Des représentants des groupes parlementaires, à l’exception du Rassemblement national (RN) et de La France insoumise (LFI), doivent être reçus mardi à Bercy pour tenter de dégager un compromis sur le budget, a indiqué le ministère de l’Économie et des Finances lundi 5 janvier.
Une réunion convoquée par Bercy
La rencontre, prévue mardi à 17 heures, réunira la ministre des Comptes publics, Amélie de Montchalin, et le ministre de l’Économie, Roland Lescure, qui recevront « les représentants des groupes parlementaires ayant exprimé la volonté, en responsabilité, de sortir la France de l’impasse budgétaire [ensemble des groupes hors RN et LFI] », précise le communiqué de Bercy.
Il s’agit d’une « réunion de travail » où les groupes conviés seront reçus simultanément, et non d’un cycle d’entretiens individuels. L’objectif officiel affiché est d’aborder « les principaux points de blocage identifiés lors de la commission mixte paritaire », instance composée de sénateurs et de députés qui s’était déjà réunie pour tenter de trouver un compromis sur le projet de budget.
Contexte : une commission mixte paritaire avortée et une loi spéciale
La commission mixte paritaire avait échoué le 19 décembre, sans accord sur un texte commun. En conséquence, les parlementaires avaient adopté, avant la fin de l’année, une loi spéciale destinée à assurer temporairement la continuité des services publics en l’absence d’un budget adopté.

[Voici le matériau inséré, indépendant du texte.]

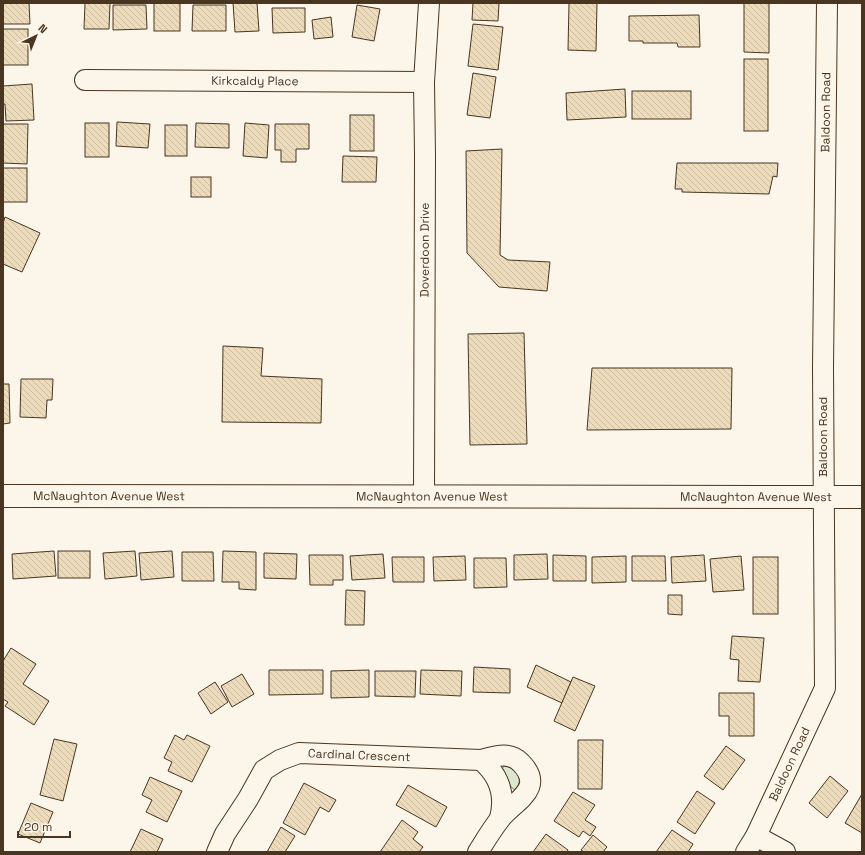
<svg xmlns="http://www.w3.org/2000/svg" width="865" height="855" font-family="'Space Grotesk',sans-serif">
<defs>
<pattern id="building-back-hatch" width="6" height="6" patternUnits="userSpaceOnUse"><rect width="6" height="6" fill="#ecdcbc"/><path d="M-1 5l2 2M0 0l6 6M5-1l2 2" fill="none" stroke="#ccbda1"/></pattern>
</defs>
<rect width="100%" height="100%" fill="#fbf6e9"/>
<!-- green -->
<path fill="#dce7d0" stroke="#887966" d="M 504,766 L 515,769 C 519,777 522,782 515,790 L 511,787 L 502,769 Z"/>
<!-- building -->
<g fill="url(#building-back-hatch)" stroke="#4a3520">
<polygon points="3,3 29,3 30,24 3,24"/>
<polygon points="85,3 110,3 109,29 84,29"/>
<rect x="154" y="3" width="26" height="28"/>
<polygon points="233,3 257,3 259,31 235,32"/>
<polygon points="473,3 505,3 499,3 498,21 472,20"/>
<polygon points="569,3 597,3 596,51 568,50"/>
<polygon points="744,3 769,3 769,53 744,52"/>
<polygon points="113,5 146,5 147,29 113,30"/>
<polygon points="193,5 226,5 226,31 192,31"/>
<polygon points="357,5 380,9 374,41 352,37"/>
<polygon points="272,8 305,8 305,32 273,33"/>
<polygon points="699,15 700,47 678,47 677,43 643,43 643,41 629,41 629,16"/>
<polygon points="331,17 333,37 314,39 312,20"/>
<polygon points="473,24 503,27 498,70 468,66"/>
<rect x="3" y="29" width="25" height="36"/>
<rect x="744" y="59" width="24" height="72"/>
<polygon points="473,73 496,77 490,118 467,115"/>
<polygon points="32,84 34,120 6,121 5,104 3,104 3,86"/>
<polygon points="625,89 626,117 567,120 566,93"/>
<rect x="632" y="91" width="59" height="28"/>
<rect x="350" y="115" width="24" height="36"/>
<polygon points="117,122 150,124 148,148 116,146"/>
<rect x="85" y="123" width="24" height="34"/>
<polygon points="196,123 229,124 229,148 195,147"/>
<polygon points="245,123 269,125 267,158 243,156"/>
<polygon points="3,124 28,124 27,164 3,163"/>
<polygon points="275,124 309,124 309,149 296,149 296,162 281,162 281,150 275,150"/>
<rect x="165" y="125" width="22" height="31"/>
<polygon points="502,149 500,255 508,260 550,262 547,291 499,287 467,253 466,151"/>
<polygon points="343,156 377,157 376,182 342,182"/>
<polygon points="677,163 778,163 777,177 773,176 769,194 682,192 682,189 675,189"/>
<rect x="3" y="168" width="24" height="34"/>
<rect x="191" y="177" width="20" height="20"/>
<polygon points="5,217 40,233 22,272 3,264 3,223"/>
<polygon points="524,333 527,444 470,445 468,334"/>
<polygon points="223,346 263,348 261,376 322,379 321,423 222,422"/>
<polygon points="592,368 732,368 731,429 587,430"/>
<polygon points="21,379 53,379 52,400 47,400 46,418 20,417"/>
<polygon points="3,384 9,384 10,423 3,424"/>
<polygon points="54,551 56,576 13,579 12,554"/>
<rect x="58" y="551" width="32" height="27"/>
<polygon points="135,551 137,576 105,579 103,553"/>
<polygon points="172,551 174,577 141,580 139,553"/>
<polygon points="223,551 256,552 256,590 239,589 239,582 222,582"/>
<polygon points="182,552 213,552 214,581 182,581"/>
<polygon points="264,553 297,554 296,579 264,578"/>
<polygon points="383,554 385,578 352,580 350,556"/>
<polygon points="547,554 548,579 514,580 514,555"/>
<polygon points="309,555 343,555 343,580 333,580 333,585 310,585"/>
<polygon points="553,555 586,556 586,581 553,581"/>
<polygon points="704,555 706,581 672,583 671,557"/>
<polygon points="465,556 466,580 434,581 433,557"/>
<polygon points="626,556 626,582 592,583 592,557"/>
<polygon points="632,556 665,556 666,581 632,581"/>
<polygon points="741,556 744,590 713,592 710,559"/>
<polygon points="392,557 424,557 424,582 393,582"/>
<rect x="753" y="557" width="25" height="57"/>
<polygon points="474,558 506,558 507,587 474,588"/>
<polygon points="346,590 365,591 364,625 345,625"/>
<polygon points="668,595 682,595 682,615 668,614"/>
<polygon points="732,636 764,638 760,682 738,681 739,660 730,659"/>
<polygon points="11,648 36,664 23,684 49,701 34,725 5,706 8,702 3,699 3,661"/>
<polygon points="536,665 571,682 562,703 527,687"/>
<polygon points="474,667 510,669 510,693 473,692"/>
<polygon points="269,670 323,670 323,694 269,695"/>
<polygon points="369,670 369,697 331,698 331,671"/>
<polygon points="421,670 462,671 461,696 420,694"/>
<polygon points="375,671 416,671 415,697 375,696"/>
<polygon points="242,674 254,694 232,707 221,686"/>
<polygon points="573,677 595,686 575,731 554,721"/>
<polygon points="215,682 228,702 211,714 198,693"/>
<polygon points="719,693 754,693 754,736 729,736 729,716 719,716"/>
<polygon points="175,735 184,740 187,735 210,746 192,782 168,771 172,762 164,758"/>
<polygon points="54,739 77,744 63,801 40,795"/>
<polygon points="578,740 603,740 602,789 578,789"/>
<polygon points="726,746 745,760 723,790 704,776"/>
<polygon points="830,776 848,791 827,818 809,803"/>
<polygon points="150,777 182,791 167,822 146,812 152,800 142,795"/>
<polygon points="304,783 336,800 329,812 320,807 305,835 283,823"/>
<polygon points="408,785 447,807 436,827 396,805"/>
<polygon points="697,791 715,803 695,834 677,822"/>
<polygon points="573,792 595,805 585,820 596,827 590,836 583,831 579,837 554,821"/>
<polygon points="862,794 862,833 845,823"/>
<polygon points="31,803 53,812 40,843 18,834"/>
<polygon points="402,820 418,832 413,839 423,847 419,852 380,852"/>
<polygon points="281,827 295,836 285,852 267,852"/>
<polygon points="141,829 163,839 157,852 130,852"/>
<polygon points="672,830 693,844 688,852 656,852"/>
<polygon points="546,834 568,850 567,852 533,852"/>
<polygon points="593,835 607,847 603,852 584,852 581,850"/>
</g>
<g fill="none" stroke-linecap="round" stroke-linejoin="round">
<defs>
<g id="minor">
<path id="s1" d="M 85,80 L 424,82"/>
<path id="s2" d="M 424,497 L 425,155 L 424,82 L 429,3"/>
<path d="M 481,760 C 499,775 506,795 500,818"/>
<polyline points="756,836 785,852"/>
<path id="s3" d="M 217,852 L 225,834 L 248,799 L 264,770 L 280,760 L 299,753 L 481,760 C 496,756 510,751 521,763 C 546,789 514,801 500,819 C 492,829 485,841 478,852"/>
<path id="s4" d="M 746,852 L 756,836 L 825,688 L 823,368 L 827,3"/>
</g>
<g id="major">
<path id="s5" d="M 3,496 L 862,497"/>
</g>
</defs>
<!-- minor casing -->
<use href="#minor" stroke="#4a3520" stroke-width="22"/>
<!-- major casing -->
<use href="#major" stroke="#4a3520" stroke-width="24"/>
<!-- minor -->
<use href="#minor" stroke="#fbf6e9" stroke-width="20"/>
<!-- major -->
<use href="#major" stroke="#fbf6e9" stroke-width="22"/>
</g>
<g text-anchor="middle" stroke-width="3" stroke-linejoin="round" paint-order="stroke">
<!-- street labels -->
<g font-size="12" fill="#4a3520" stroke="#fbf6e9">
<text dy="4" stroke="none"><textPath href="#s1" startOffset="170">Kirkcaldy Place</textPath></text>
<text dy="4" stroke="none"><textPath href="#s4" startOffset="758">Baldoon Road</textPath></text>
<text dy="4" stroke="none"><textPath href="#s2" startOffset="247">Doverdoon Drive</textPath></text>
<text transform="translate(823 437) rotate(-90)" y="4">Baldoon Road</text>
<text dy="4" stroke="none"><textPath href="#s5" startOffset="106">McNaughton Avenue West</textPath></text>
<text dy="4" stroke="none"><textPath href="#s5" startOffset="429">McNaughton Avenue West</textPath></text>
<text dy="4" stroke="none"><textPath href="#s5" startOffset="753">McNaughton Avenue West</textPath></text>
<text dy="4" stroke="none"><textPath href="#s3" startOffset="194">Cardinal Crescent</textPath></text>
<text dy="4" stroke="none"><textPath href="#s4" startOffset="98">Baldoon Road</textPath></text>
</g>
</g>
<!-- border -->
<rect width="865" height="855" fill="none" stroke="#4a3520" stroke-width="8"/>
<!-- north arrow -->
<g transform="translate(36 36) rotate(43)" stroke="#fbf6e9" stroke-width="3" paint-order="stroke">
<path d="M0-3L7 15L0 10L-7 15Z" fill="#4a3520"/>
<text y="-6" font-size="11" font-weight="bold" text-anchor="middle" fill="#4a3520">N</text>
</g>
<!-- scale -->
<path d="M18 831v6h52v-6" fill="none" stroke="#4a3520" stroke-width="2"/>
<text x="24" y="831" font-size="12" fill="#4a3520" stroke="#fbf6e9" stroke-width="3" paint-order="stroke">20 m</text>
</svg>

Avec cette nouvelle convocation, le gouvernement espère « rapprocher les positions » afin de « construire des compromis » et ainsi « sortir du fonctionnement en loi spéciale et doter rapidement le pays d’un budget, condition indispensable pour relancer l’action publique et sécuriser les investissements », détaille encore Bercy.
Pression politique et calendrier parlementaire
Le premier ministre, Sébastien Lecornu, a exercé la pression sur les parlementaires dès lundi, demandant qu’ils s’entendent sur un budget d’ici la fin du mois. La réunion organisée à Bercy intervient deux jours avant que le texte retourne devant la commission des finances de l’Assemblée nationale, programmée jeudi.
Ce calendrier serré illustre la volonté du gouvernement de ramener rapidement le débat budgétaire sur des rails parlementaires ordinaires, après une période de procédures dérogatoires. Les modalités précises des discussions et les concessions possibles n’ont pas été détaillées par le ministère.
Sujets fiscaux et dépenses sur la table
Parmi les points fiscaux qui figureront à l’ordre du jour, Bercy cite le barème de l’impôt sur le revenu, la taxe sur les holdings, la surtaxe d’impôt sur les sociétés, le droit de timbre et la taxe plastique.
Le ministère évoque également des thèmes liés aux dépenses : le plan France 2030, la prime d’activité, les questions spécifiques aux outre‑mer, l’agriculture, le fonds vert, l’université et la recherche, ainsi que les collectivités territoriales. Bercy mentionne enfin les effectifs et la masse salariale de l’État, sans fournir de précisions supplémentaires.
Ces sujets recoupent des enjeux à la fois politiques et techniques, susceptibles d’être des points de friction entre majorités et oppositions. Le choix d’un format de réunion simultanée laisse entendre une volonté de chercher des compromis globaux plutôt que des accords bilatéraux sur des mesures isolées.
Ce qui reste incertain
Le ministère n’a pas communiqué la liste complète des participants ni les marges de manœuvre budgétaires qui pourraient être discutées. De même, aucune indication n’a été fournie sur d’éventuelles concessions chiffrées ou calendrier précis de vote après la réunion.
Le succès de cette initiative dépendra des concessions que seront prêts à faire les groupes invités et de la capacité du gouvernement à arbitrer entre demandes divergentes sur les prélèvements et les dépenses.
Au moment de la convocation, Bercy se contente d’appeler à « rapprocher les positions » afin de clore la période de recours à une loi spéciale et d’offrir au pays un budget voté selon la procédure parlementaire normale.